『逃げる自由』為末大
『諦める力』の続編で、それを読んでそれでも諦められないのだがどうしたらよいか、という読者からのお悩み相談に回答するコーナーがあります。
そこで、自分の周りの人に対する不満を投稿する方が何人かいるのですが、そんな人たちに対する、優しすぎない言葉選びが心地いいです。
自己啓発本は許しかしごきかで、両面持っているのが自分の著書だと為末さんはおっしゃっています。
全力で相手を認め許すのではその人は何も変わることができず、成長もなく、結果、不満の対象である周りの状況も何も変わりません。

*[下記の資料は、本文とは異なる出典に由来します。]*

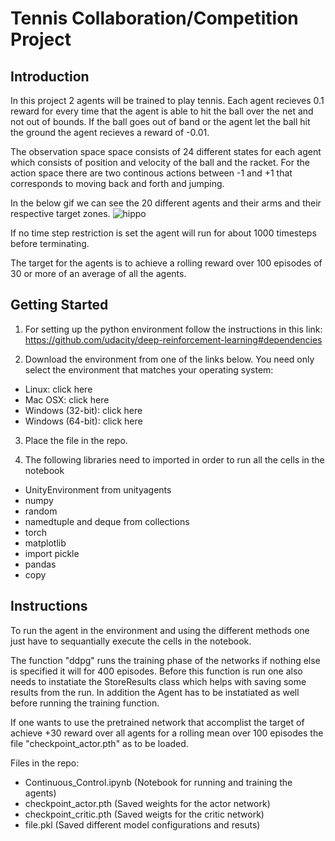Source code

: # Tennis Collaboration/Competition Project



## Introduction
In this project 2 agents will be trained to play tennis. Each agent recieves 0.1 reward for every time that the agent is able to hit the ball over the net and not out of bounds. If the ball goes out of band or the agent let the ball hit the ground the agent recieves a reward of -0.01.

The observation space space consists of 24 different states for each agent which consists of position and velocity of the ball and the racket. For the action space there are two continous actions between -1 and +1 that corresponds to moving back and forth and jumping.

In the below gif we can see the 20 different agents and their arms and their respective target zones.
![hippo](https://video.udacity-data.com/topher/2018/June/5b1ea778_reacher/reacher.gif)

If no time step restriction is set the agent will run for about 1000 timesteps before terminating.
 
The target for the agents is to achieve a rolling reward over 100 episodes of 30 or more of an average of all the agents.

## Getting Started
1. For setting up the python environment follow the instructions in this link:
https://github.com/udacity/deep-reinforcement-learning#dependencies

2. Download the environment from one of the links below. You need only select the environment that matches your operating system:

* Linux: click here
* Mac OSX: click here
* Windows (32-bit): click here
* Windows (64-bit): click here

3. Place the file in the repo.

4. The following libraries need to imported in order to run all the cells in the notebook
* UnityEnvironment from unityagents  
* numpy  
* random  
* namedtuple and deque from collections  
* torch  
* matplotlib
* import pickle
* pandas
* copy

## Instructions
To run the agent in the environment and using the different methods one just have to sequantially execute the cells in the notebook. 

The function "ddpg" runs the training phase of the networks if nothing else is specified it will for 400 episodes. Before this function is run one also needs to instatiate the StoreResults class which helps with saving some results from the run. In addition the Agent has to be instatiated as well before running the training function.

If one wants to use the pretrained network that accomplist the target of achieve +30 reward over all agents for a rolling mean over 100 episodes the file "checkpoint_actor.pth" as to be loaded.

Files in the repo:
* Continuous_Control.ipynb (Notebook for running and training the agents)
* checkpoint_actor.pth (Saved weights for the actor network)
* checkpoint_critic.pth (Saved weigts for the critic network)
* file.pkl (Saved different model configurations and resuts)


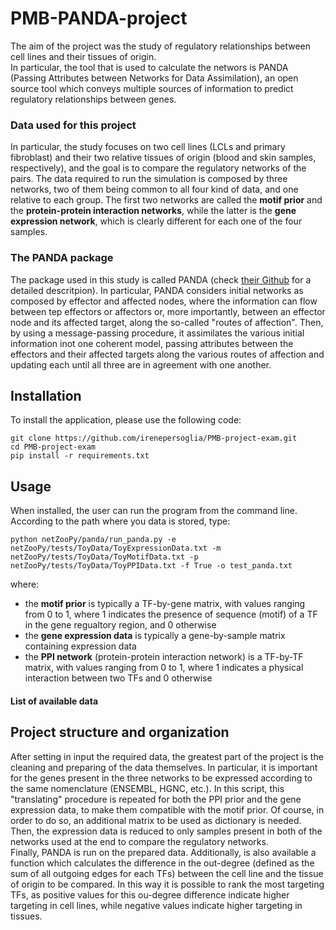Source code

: # PMB-PANDA-project

The aim of the project was the study of regulatory relationships between cell lines and their tissues of origin.\
In particular, the tool that is used to calculate the networs is PANDA (Passing Attributes between Networks for Data Assimilation), an open source tool which conveys multiple sources of information to predict regulatory relationships between genes. 

### Data used for this project
In particular, the study focuses on two cell lines (LCLs and primary fibroblast) and their two relative tissues of origin (blood and skin samples, respectively), and the goal is to compare the regulatory networks of the pairs. The data required to run the simulation is composed by three networks, two of them being common to all four kind of data, and one relative to each group. The first two networks are called the **motif prior** and the **protein-protein interaction networks**, while the latter is the **gene expression network**, which is clearly different for each one of the four samples. 

### The PANDA package
The package used in this study is called PANDA (check [their Github](https://github.com/netZoo/netZooPy) for a detailed descritpion). In particular, PANDA considers initial networks as composed by effector and affected nodes, where the information can flow between tep effectors or affectors or, more importantly, between an effector node and its affected target, along the so-called "routes of affection". Then, by using a message-passing procedure, it assimilates the various initial information inot one coherent model, passing attributes between the effectors and their affected targets along the various routes of affection and updating each until all three are in agreement with one another.

## Installation
To install the application, please use the following code:
```
git clone https://github.com/irenepersoglia/PMB-project-exam.git
cd PMB-project-exam
pip install -r requirements.txt
```
## Usage
When installed, the user can run the program from the command line. According to the path where you data is stored, type:
```
python netZooPy/panda/run_panda.py -e netZooPy/tests/ToyData/ToyExpressionData.txt -m netZooPy/tests/ToyData/ToyMotifData.txt -p netZooPy/tests/ToyData/ToyPPIData.txt -f True -o test_panda.txt
```
where:
* the **motif prior** is typically a TF-by-gene matrix, with values ranging from 0 to 1, where 1 indicates the presence of sequence (motif) of a TF in the gene regualtory region, and 0 otherwise
* the **gene expression data** is typically a gene-by-sample matrix containing expression data
* the **PPI network** (protein-protein interaction network) is a TF-by-TF matrix, with values ranging from 0 to 1, where 1 indicates a physical interaction between two TFs and 0 otherwise

#### List of available data

## Project structure and organization
After setting in input the required data, the greatest part of the project is the cleaning and preparing of the data themselves. In particular, it is important for the genes present in the three networks to be expressed according to the same nomenclature (ENSEMBL, HGNC, etc.). In this script, this "translating" procedure is repeated for both the PPI prior and the gene expression data, to make them compatible with the motif prior. Of course, in order to do so, an additional matrix to be used as dictionary is needed. \
Then, the expression data is reduced to only samples present in both of the networks used at the end to compare the regulatory networks.\
Finally, PANDA is run on the prepared data. Additionally, is also available a function which calculates the difference in the out-degree (defined as the sum of all outgoing edges for each TFs) between the cell line and the tissue of origin to be compared. In this way it is possible to rank the most targeting TFs, as positive values for this ou-degree difference indicate higher targeting in cell lines, while negative values indicate higher targeting in tissues.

本当に相手のためを思って発言するとこうなるんだな、と思うのですが、まずその人自身に何か問題がないか、できることはないかという話から入り、不満を抱いている相手にはもしかしたら問題はあまりないのではないか、という回答パターンなのかなと思います。
このような回答をいただけたら相談者の方々もまずは自分のできることからやってみようと、万が一それで状況が変わらなかったとしても、その人がまた別の悩みを抱いた時、その時自分を変えてみた経験はプラスに働くのだと思います。
■頑張る対象を絞る
「頑張らなくていい」というメッセージは、頑張る必要のないことを頑張らなくていい、ということで、全てのことに頑張らなくていいというわけではない。
頑張らなくていいよ、とただ言われるよりも合理的で説得力のあるメッセージだと思います。
他人からしたら自分が頑張っているかどうかなんて大した問題ではなく、大した問題になるとすればそれはそのように発言している人の問題だったりもするのだと思います。
■しょうがない
為末さんのおばあさまの口癖だったそうです。
「しょうがない」と言えない人生はつらい。執着がある人ほど言えない。
私も考えてみましたが、意外と難しい。
先日書いた、「なんとかなる!」とも似たものを感じますが、くよくよ考えずに自分が正しいと思ったことをやったらあとは流れに任せる、ということはなかなか難しいのではないでしょうか。